Родственников у Лоусона в этом огромном городе не было. В отель не хотелось. Друзья? Это, конечно, выход. Но провести ночь у друзей — значит весь вечер играть в пустопорожние разговоры о литературе, делиться несуществующими замыслами, бередить свежую рану. К черту! Его холостяцкая квартира, о которой пять минут назад он думал как о темной и неуютной, вдруг представилась самым желанным и надежным убежищем. По крайней мере, там никого нет, ни с кем не надо разговаривать, а значит, можно быть самим собой.
«Пятнадцять ярусов по десять этажей. Через каждые три яруса — зоны отдыха, так называемые „висячие сады“… Часа за три управлюсь», — подумал Лоусон.
В свои сорок два он сохранял неплохую форму. Этому помогали утренняя гимнастика и ежедневные занятия на тренажере.
Первые десять этажей Генри одолел на одном дыхании. Дышать на лестнице, впрочем, не очень-то и хотелось. Ступени грязные, везде пыль, на площадках горы мусора.
На одиннадцатом этаже Лоусон впервые услышал человеческие голоса и остановился передохнуть.
— Господи, какой ты эгоист! — говорила женщина. — Ты даже кофе утром не можешь сварить.
— Не не могу, а не хочу, — перебил ее раздраженный мужской голос. — Почему вечно я? Все в этом доме должен делать только я. Почему? Кроме того, ты опять задевала куда-то кофемолку.
— Он все делает в доме! — возмущенно фыркнула женщина. Голоса супругов были приглушены — ссорились, видно, в квартире. Входная дверь приоткрыта — вот и слышно…
— Может, ты еще и деньги в дом приносишь? — язвительно спросила женщина — Кофемолка для тебя только повод. Все утро нет тока, ты же знаешь. В банке на кухне растворимый кофе. Тебе лень всыпать две ложки в чашку и плеснуть кипятку?

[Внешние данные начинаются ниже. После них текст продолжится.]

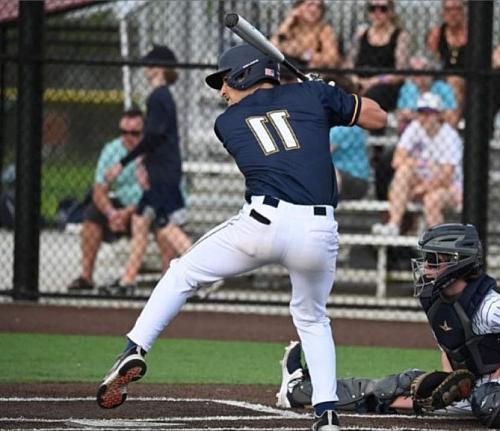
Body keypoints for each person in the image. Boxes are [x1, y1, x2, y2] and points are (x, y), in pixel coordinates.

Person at [95, 43, 387, 431]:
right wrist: (331, 93)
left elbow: (281, 115)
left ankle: (133, 350)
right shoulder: (312, 94)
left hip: (262, 224)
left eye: (226, 81)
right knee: (313, 318)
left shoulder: (228, 123)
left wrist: (318, 95)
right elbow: (378, 118)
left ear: (246, 75)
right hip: (318, 231)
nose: (222, 92)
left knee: (183, 273)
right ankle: (327, 414)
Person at [277, 223, 500, 429]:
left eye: (433, 261)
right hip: (472, 392)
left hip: (491, 391)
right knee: (389, 390)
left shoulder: (490, 306)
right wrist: (450, 384)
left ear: (457, 261)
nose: (425, 268)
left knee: (489, 403)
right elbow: (450, 349)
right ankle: (297, 390)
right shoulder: (439, 303)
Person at [105, 44, 192, 292]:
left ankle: (205, 272)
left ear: (161, 69)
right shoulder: (160, 97)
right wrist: (143, 162)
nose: (147, 69)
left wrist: (123, 163)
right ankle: (128, 280)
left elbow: (152, 138)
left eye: (151, 65)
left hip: (163, 170)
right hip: (161, 167)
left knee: (166, 224)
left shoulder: (158, 96)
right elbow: (156, 138)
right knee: (140, 219)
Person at [67, 109, 146, 291]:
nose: (128, 137)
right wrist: (112, 214)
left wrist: (127, 213)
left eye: (134, 133)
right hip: (119, 206)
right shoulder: (112, 150)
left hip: (146, 205)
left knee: (146, 216)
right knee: (92, 216)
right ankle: (86, 277)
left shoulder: (152, 150)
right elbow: (99, 190)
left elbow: (155, 194)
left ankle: (136, 280)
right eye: (123, 132)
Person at [372, 92, 462, 236]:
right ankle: (393, 224)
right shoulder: (415, 128)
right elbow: (397, 160)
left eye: (429, 113)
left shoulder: (449, 136)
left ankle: (439, 246)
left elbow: (447, 176)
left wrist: (422, 188)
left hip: (448, 187)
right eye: (421, 112)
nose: (424, 117)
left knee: (431, 200)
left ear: (439, 115)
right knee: (403, 172)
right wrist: (419, 164)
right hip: (421, 180)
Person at [345, 0, 410, 113]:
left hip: (384, 84)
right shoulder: (361, 34)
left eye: (383, 9)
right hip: (359, 81)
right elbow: (349, 62)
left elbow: (400, 72)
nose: (377, 12)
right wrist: (355, 79)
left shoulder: (399, 36)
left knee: (372, 96)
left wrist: (375, 81)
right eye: (372, 8)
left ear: (391, 12)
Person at [426, 0, 467, 123]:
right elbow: (431, 60)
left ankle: (449, 128)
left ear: (463, 11)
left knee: (456, 82)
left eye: (457, 9)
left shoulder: (473, 32)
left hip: (466, 78)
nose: (452, 13)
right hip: (441, 77)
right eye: (448, 10)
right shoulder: (437, 34)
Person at [271, 0, 340, 71]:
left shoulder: (324, 29)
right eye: (310, 4)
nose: (314, 9)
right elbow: (272, 46)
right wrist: (288, 21)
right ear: (298, 7)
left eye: (319, 7)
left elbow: (332, 59)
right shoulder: (292, 27)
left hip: (311, 70)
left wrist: (303, 54)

— А тебе лень вечером, когда приходишь, запереть входную дверь. Слышишь, как сквозняк гуляет. — Невидимый Лоусону мужчина помолчал и добавил: — Нормальной женщине с нормальными запросами моих доходов вполне хватало бы.
«Бедняги, — подумал Лоусон. — Они уже время суток не различают. Что вечер, что утро — все равно. Главное ссора. Бесконечная ссора, которая, по-видимому, стала сутью их жизни».